I dunno, @mforns we might be able to support a Gitlab artifact source too.

Why not! I don't think it would be super hard, no?
The important thing I guess is to come up with a set of guidelines on how a packaged env should look like.
If a package fulfills that, then the place where it comes from doesn't matter that much no?

@Ottomata @mforns happy to let you guys drive here.

If archiva is the canonical place to store deps, we'll adopt it. But if you feel like experimenting with Gitlab in your toolchain, happy to be your guinea pig :)

What I like about Gitlab is the easy CI integration (once we have runners), and having everything in one place.

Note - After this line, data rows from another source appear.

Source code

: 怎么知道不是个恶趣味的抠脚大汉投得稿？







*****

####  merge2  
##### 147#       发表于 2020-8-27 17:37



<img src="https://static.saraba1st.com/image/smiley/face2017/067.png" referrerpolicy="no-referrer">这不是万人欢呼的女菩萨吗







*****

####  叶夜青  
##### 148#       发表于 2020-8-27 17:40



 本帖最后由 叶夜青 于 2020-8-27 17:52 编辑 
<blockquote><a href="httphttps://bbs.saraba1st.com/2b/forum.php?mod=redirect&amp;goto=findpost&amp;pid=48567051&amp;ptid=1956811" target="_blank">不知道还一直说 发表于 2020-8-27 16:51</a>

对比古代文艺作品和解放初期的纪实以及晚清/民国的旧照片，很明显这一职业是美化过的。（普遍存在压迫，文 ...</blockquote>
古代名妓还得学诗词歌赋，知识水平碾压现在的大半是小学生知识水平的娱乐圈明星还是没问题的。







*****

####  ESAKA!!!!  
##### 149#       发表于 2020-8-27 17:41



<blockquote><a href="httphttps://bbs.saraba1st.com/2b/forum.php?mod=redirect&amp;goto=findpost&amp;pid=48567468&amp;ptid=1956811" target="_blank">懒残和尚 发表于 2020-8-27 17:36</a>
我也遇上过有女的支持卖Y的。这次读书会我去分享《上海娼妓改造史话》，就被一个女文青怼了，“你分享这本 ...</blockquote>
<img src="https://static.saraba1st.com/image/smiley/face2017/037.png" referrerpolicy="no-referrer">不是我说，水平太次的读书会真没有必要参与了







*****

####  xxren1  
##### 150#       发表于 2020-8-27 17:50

What I don't like is that the registry is defined per repo (might be configurable at group/org level, don't know).

@mforns +1 on focusing on guidelines.

So far, our WIP dependency resolution mostly just works with URLs, so if gitlab has an accessible URL for your artifact, I think you'll be able to use it.

The Archiva/Maven integration we are working it just resolves Maven coordinates to URLs on archiva.wikimedia.org.

Soooo...TBD!

@gmodena can you give me an example of an existent gitlab hosted artifact URL?

gmodena renamed this task from Data pipelines should be published to archiva to [NEEDS GROOMING] Data pipelines should be published to archiva.Mar 1 2022, 8:24 AM
gmodena added a project: Data Pipelines.

Not sure if this is still relevant since Gitlab provides registries and artifacts management.

Ya, I'd say archiva will be most useful if you are already publishing JVM artifacts there. You can upload other things (conda envs, etc.) but if you can do that from gitlab, gitlab might even be better. Archiva is hosted on a single node (with backups), but if it goes down for any reason, artifacts won't be available. I don't know what kind of HA gitlab provides tho.